Cette charge déroutante de la part du ministère public contre l’inspection du travail n’est en réalité pas si surprenante à la lecture des propos que l’homme a déjà tenus, en mai dernier, auprès d’une journaliste de l’Humanité. Eric Maillaud, qui s’est présenté comme «impartial» lors du procès, expliquait alors sa conception toute relative du droit face aux impératifs économiques : «Qu’une grande entreprise vienne dire au directeur du travail qu’une inspectrice du travail lui casse les pieds, je ne suis pas juridiquement d’accord. Mais en même temps, c’est la vie réelle, on vit dans un monde d’influence et de communication, ce n’est pas le monde des Bisounours.» Et de poursuivre, avec cette phrase décapante, qu’il a démentie depuis : «On n’en est qu’au stade des poursuites, mais ce peut être un rappel à l’ordre pour un corps qui se doit d’être éthiquement au-dessus de la moyenne, une occasion de faire le ménage.»
L’avocat de Tefal, le procureur... ne manquait que la présidente du tribunal.
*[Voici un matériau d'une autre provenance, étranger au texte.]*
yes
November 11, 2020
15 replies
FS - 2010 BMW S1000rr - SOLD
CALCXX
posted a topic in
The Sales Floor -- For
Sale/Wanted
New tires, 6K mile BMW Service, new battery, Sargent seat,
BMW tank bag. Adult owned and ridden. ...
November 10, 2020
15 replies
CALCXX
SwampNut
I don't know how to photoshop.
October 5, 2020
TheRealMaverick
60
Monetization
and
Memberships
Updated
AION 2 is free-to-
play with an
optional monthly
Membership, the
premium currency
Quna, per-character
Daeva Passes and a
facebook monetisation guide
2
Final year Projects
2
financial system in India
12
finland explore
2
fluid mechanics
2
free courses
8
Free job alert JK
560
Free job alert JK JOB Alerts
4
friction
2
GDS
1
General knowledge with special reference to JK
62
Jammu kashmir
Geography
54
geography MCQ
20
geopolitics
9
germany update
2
Loin de tenir de tels propos, elle va néanmoins, par ses questions et ses remarques, et par petites touches au cours de l’audience, définir elle aussi un cadre où pourront se lover aisément la défense de Tefal et le réquisitoire du procureur. A Laura Pfeiffer, comme à tous les inspecteurs du travail qui viendront témoigner, elle leur demandera, de manière insistante, quelle conception ils ont de leur métier. «Appliquer le Code du travail», «garantir de bonnes relations sociales», expliqueront la plupart d’entre eux. Jusqu’à ce que l’un d’eux trébuche: «pour défendre aussi les plus faibles», dira-t-il. Propos qui sera ensuite utilisé par le procureur dans son réquisitoire cité plus haut.
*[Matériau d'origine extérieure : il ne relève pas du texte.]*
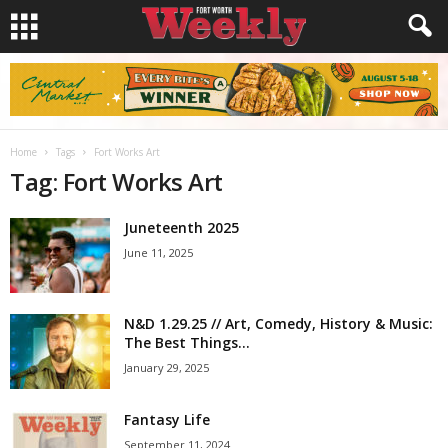
Home
Tags
Fort Works Art
Tag: Fort Works Art
Juneteenth 2025
June 11, 2025
N&D 1.29.25 // Art, Comedy, History & Music:
The Best Things...
January 29, 2025
Fantasy Life
September 11, 2024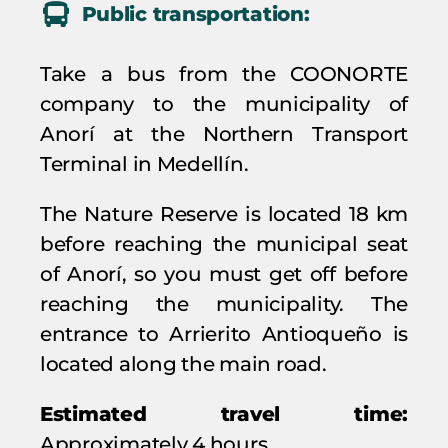
Public transportation:
Take a bus from the COONORTE
company to the municipality of
Anorí at the Northern Transport
Terminal in Medellín.
The Nature Reserve is located 18 km
before reaching the municipal seat
of Anorí, so you must get off before
reaching the municipality. The
entrance to Arrierito Antioqueño is
located along the main road.
Estimated travel time:
Approximately 4 hours.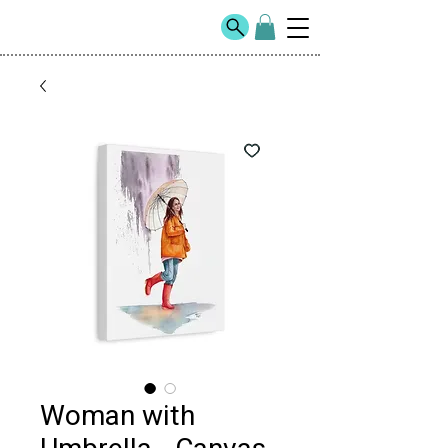
Woman with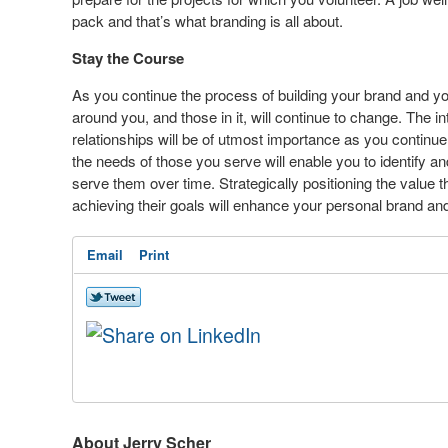
pack and that’s what branding is all about.
Stay the Course
As you continue the process of building your brand and yo
around you, and those in it, will continue to change. The in
relationships will be of utmost importance as you continue
the needs of those you serve will enable you to identify a
serve them over time. Strategically positioning the value t
achieving their goals will enhance your personal brand and 
Email
Print
About Jerry Scher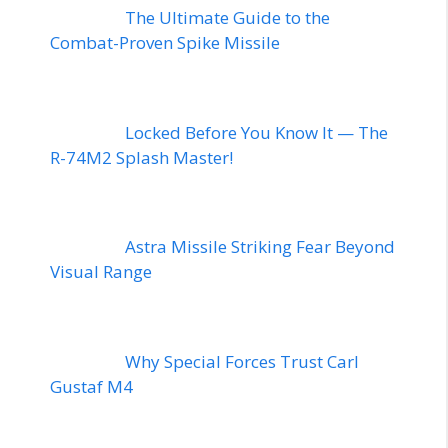
The Ultimate Guide to the
Combat-Proven Spike Missile
Locked Before You Know It — The
R-74M2 Splash Master!
Astra Missile Striking Fear Beyond
Visual Range
Why Special Forces Trust Carl
Gustaf M4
La présidente s’étonne aussi que l’inspectrice prévienne au tout dernier moment les directions d’entreprises lors de ses contrôles… Elle considère également que les fuites dans la presse étaient d’autant plus probables que les documents ont été fournis à des syndicats «nationaux», confondant les syndicats professionnels et les confédérations auxquelles ils sont rattachés. Elle lira les mails compromettants des membres de la direction de Tefal dans un ordre non chronologique, rendant incompréhensible les manœuvres auxquelles ils s’adonnaient. Et notamment le fait qu’ils avaient fini par prendre en stage un membre éloigné de la famille du directeur du travail, Philippe Dumont, un mois après avoir passé un savon à son inspectrice pour lui demander de lever le pied sur l’entreprise.
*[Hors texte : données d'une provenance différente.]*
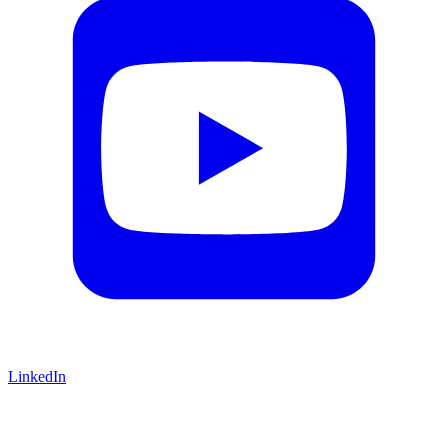
LinkedIn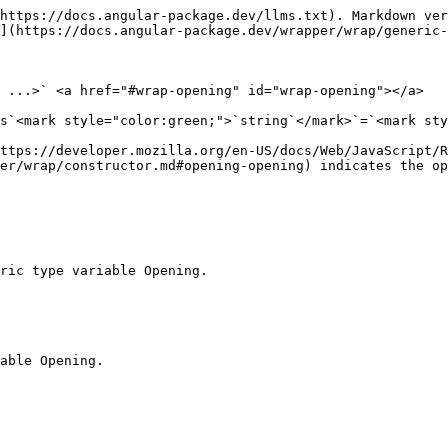
https://docs.angular-package.dev/llms.txt). Markdown ver
](https://docs.angular-package.dev/wrapper/wrap/generic-
 ...>` <a href="#wrap-opening" id="wrap-opening"></a>

s`<mark style="color:green;">`string`</mark>`=`<mark sty
https://developer.mozilla.org/en-US/docs/Web/JavaScript/R
er/wrap/constructor.md#opening-opening) indicates the op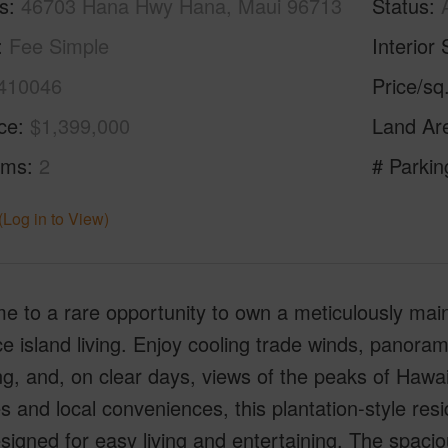
s
46703 Hana Hwy Hana, Maui 96713
Status
Fee Simple
Interior 
410046
Price/sq
ice
$1,399,000
Land Ar
oms
2
# Parkin
(Log in to View)
e to a rare opportunity to own a meticulously ma
 island living. Enjoy cooling trade winds, panoram
g, and, on clear days, views of the peaks of Hawai‘
 and local conveniences, this plantation-style res
signed for easy living and entertaining. The spacio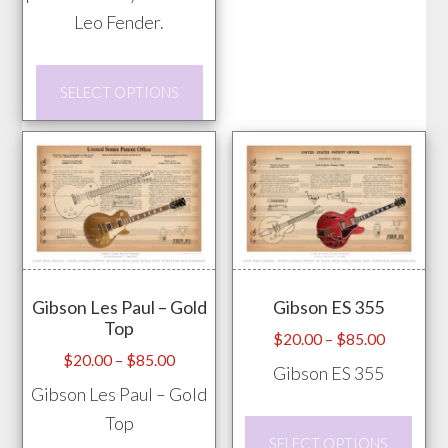
The
Leo Fender.
opti
This
may
SELECT OPTIONS
product
be
has
chos
multiple
on
variants.
the
The
prod
options
pag
may
Gibson Les Paul – Gold
Gibson ES 355
be
Top
chosen
Price
$
20.00
–
$
85.00
Price
$
20.00
–
$
85.00
range:
on
Gibson ES 355
range:
$20.00
Gibson Les Paul – Gold
the
$20.00
through
Top
product
This
through
$85.00
SELECT OPTIONS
Cette remarque, également, sur le fait que l’inspectrice ait transmis les documents aux syndicats sans se demander s’ils les communiqueraient à la presse : «vous n’avez pas la même rigueur que vous avez avec les entreprises dans votre travail», lui lance-t-elle. Avant cette question surprenante, enfin, adressée à Laura Pfeiffer qui, après son retour d’arrêt maladie, a tenu jusqu’à fin 2014 avant de jeter l’éponge. «Vous continuez à contrôler Tefal, ça ne vous pose pas de problème?». Semblant oublier que c’était précisément l’objectif de la direction du groupe : obtenir son déplacement.
Dans ce contexte, la défense de Laura Pfeiffer, assurée par Henri Leclerc (qui s’est accroché à plusieurs reprises avec la présidente, et surtout avec le procureur pour son «absence d’indépendance») s’est déplacée, elle aussi, sur le terrain «politique». La question de ce procès, «c’est celle de la place des syndicats dans notre société», et celle des lanceurs d’alerte (l’informaticien). Car ce que l’«on reproche à Laura Pfeiffer, c’est d’avoir saisi les syndicats». Et «pourquoi elle ne le ferait pas?» Est-ce parce «qu’elle en a saisi plus de deux qu’il y aurait violation du secret professionnel?». Mais ce procès est aussi «au cœur du débat actuel sur le droit du travail». Et ce «qu’on nous dit, en fait… C’est ''arrêtez de nous embêter avec le Code du travail!''». Délibéré le 4 décembre.